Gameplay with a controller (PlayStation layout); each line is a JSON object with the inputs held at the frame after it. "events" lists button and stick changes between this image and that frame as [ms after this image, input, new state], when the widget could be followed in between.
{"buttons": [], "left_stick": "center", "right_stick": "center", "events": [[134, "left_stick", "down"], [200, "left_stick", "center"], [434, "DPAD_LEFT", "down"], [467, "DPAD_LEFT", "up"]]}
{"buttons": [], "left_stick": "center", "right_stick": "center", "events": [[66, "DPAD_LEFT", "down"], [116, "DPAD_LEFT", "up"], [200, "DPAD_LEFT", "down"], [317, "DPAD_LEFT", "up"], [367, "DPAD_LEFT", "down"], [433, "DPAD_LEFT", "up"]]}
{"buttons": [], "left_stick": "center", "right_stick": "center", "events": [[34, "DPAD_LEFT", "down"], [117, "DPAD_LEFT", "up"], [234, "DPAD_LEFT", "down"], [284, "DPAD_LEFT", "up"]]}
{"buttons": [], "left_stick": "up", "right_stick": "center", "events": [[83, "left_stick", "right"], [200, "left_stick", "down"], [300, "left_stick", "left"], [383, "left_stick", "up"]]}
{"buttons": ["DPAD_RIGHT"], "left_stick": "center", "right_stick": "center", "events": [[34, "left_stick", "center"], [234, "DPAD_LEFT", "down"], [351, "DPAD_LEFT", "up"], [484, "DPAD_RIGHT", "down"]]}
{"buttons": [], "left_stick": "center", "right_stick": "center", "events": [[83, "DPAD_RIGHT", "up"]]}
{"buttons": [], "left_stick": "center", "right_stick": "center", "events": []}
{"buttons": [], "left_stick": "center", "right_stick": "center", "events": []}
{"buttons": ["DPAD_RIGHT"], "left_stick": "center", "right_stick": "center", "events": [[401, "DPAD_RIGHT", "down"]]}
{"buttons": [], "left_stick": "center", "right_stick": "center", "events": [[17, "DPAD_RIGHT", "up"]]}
-*-
## Your task:
Every single line in the records above must be written out exactly.

## Exercise answer:
Gameplay with a controller (PlayStation layout); each line is a JSON object with the inputs held at the frame after it. "events" lists button and stick changes between this image and that frame as [ms after this image, input, new state], when the widget could be followed in between.
{"buttons": [], "left_stick": "center", "right_stick": "center", "events": [[134, "left_stick", "down"], [200, "left_stick", "center"], [434, "DPAD_LEFT", "down"], [467, "DPAD_LEFT", "up"]]}
{"buttons": [], "left_stick": "center", "right_stick": "center", "events": [[66, "DPAD_LEFT", "down"], [116, "DPAD_LEFT", "up"], [200, "DPAD_LEFT", "down"], [317, "DPAD_LEFT", "up"], [367, "DPAD_LEFT", "down"], [433, "DPAD_LEFT", "up"]]}
{"buttons": [], "left_stick": "center", "right_stick": "center", "events": [[34, "DPAD_LEFT", "down"], [117, "DPAD_LEFT", "up"], [234, "DPAD_LEFT", "down"], [284, "DPAD_LEFT", "up"]]}
{"buttons": [], "left_stick": "up", "right_stick": "center", "events": [[83, "left_stick", "right"], [200, "left_stick", "down"], [300, "left_stick", "left"], [383, "left_stick", "up"]]}
{"buttons": ["DPAD_RIGHT"], "left_stick": "center", "right_stick": "center", "events": [[34, "left_stick", "center"], [234, "DPAD_LEFT", "down"], [351, "DPAD_LEFT", "up"], [484, "DPAD_RIGHT", "down"]]}
{"buttons": [], "left_stick": "center", "right_stick": "center", "events": [[83, "DPAD_RIGHT", "up"]]}
{"buttons": [], "left_stick": "center", "right_stick": "center", "events": []}
{"buttons": [], "left_stick": "center", "right_stick": "center", "events": []}
{"buttons": ["DPAD_RIGHT"], "left_stick": "center", "right_stick": "center", "events": [[401, "DPAD_RIGHT", "down"]]}
{"buttons": [], "left_stick": "center", "right_stick": "center", "events": [[17, "DPAD_RIGHT", "up"]]}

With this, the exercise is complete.